Von Shakespeare zu Goethe
Dabei ging es quer durch die Jahrhunderte der Theatergeschichte: Viona Hecker machte mit Julias Monolog aus „Romeo und Julia“ (1597) von William
Shakespeare den beeindruckenden Anfang. Es folgten mit nicht minder sehens- und hörenswerten Leistungen Philine Happel als Helena aus Shakespeares „Ein Sommernachtstraum“ (1600), Pia Golze als Gräfin Orsina aus Gotthold Ephraim Lessings Drama „Emilia Galotti“ (1772), Jakob Gebhardt als Mephisto aus Johann Wolfgang von Goethes Tragödie „Faust“ (1829), Elisabeth Burkhardt als Gretchen aus demselben Werk und schließlich Manina Machts in der Rolle der Johanna Dark aus „Die heilige Johanna der Schlachthöfe“ (1959) von Bertolt Brecht.

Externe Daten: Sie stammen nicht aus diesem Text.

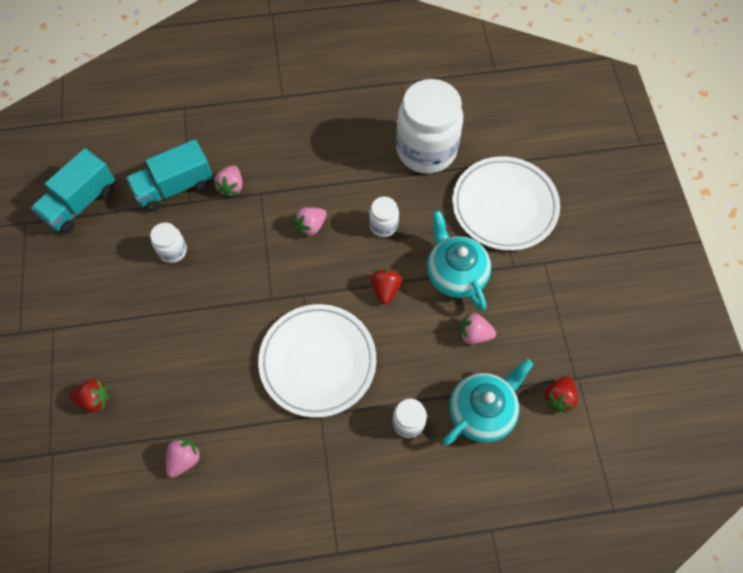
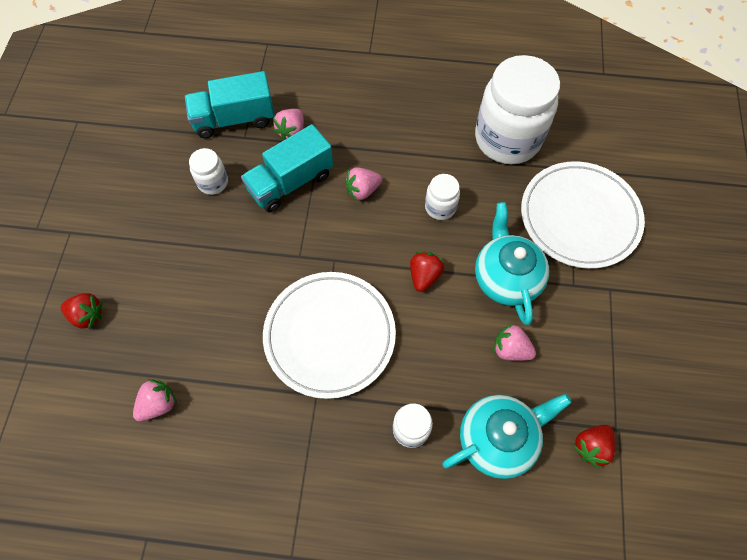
camera: 15 degrees right, 0 degrees up
turquoise truck [31,148,115,234] -> turquoise truck moved to [241,124,333,212]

Völlig zurecht sparte das Publikum nicht mit Applaus für die ausdrucksstark vorgetragenen Monologe durch die auch passend gewandeten jungen Darsteller.
Dass es danach etwas abstrakter werden würde, hatte Rehm den Zuschauern bereits angekündigt. In sechs Gruppen ging es ins erste Obergeschoss, um dort hintereinander sechs Aufführungen von Kafka-Parabeln erleben zu dürfen. „Die Brücke“ (1916/17 entstanden) wurde von den beiden Gruppen Silja Armbruster (krankheitsbedingt durch Etienne-Noel Drobwolski vertreten), Gina Biermann, Jo-Anna Frosch und Leonie Gebhardt sowie Harjas Chawla, Marie Bruckmeier, Neela Soerensen und Lina Brechtel in Szene gesetzt, „Heimkehr“ (1920) von Annika Kochert, Julia Kruse, Lina Siebert und Emily Southall sowie von Philipp Siebenmorgen, Mia Clasen und Eylül Sönmezler, „Der Aufbruch“ (1922) von Dominik Kuhlmann, Greta Kuppe, Jannis Roman, Joschua Schweinfurth und Lukas Thome sowie von Cornelius Hüther, Norik Etz und Christopher Campbell. Abstrakt ja, dennoch wieder auch sehr eindringlich: Die Schüler arbeiteten in ihren Aufführungen mit Licht, Schatten und Dunkelheit, Musik verlieh den oft fast roboterhaften Bewegungen etwas Tänzerisches, auch Pantomime und andere Stilmittel kamen zum Einsatz. Kafkas Themen – Entfremdung, Tod und Erkenntnis, aber auch der Ausbruch aus dem gewohnten Leben – wurden höchst anschaulich vermittelt. Mit einer gemeinsamen Performance zum Abschluss, an der sich auch die Zuschauer per Fingerschnippen beteiligen durften, kehrte danach dankenswerterweise ein gehöriges Stück Leichtigkeit ins Gymnasium zurück. „Ich bin beeindruckt“, sagte Schulleiter Brunsch. Dem dürften sich viele Besucher angeschlossen haben.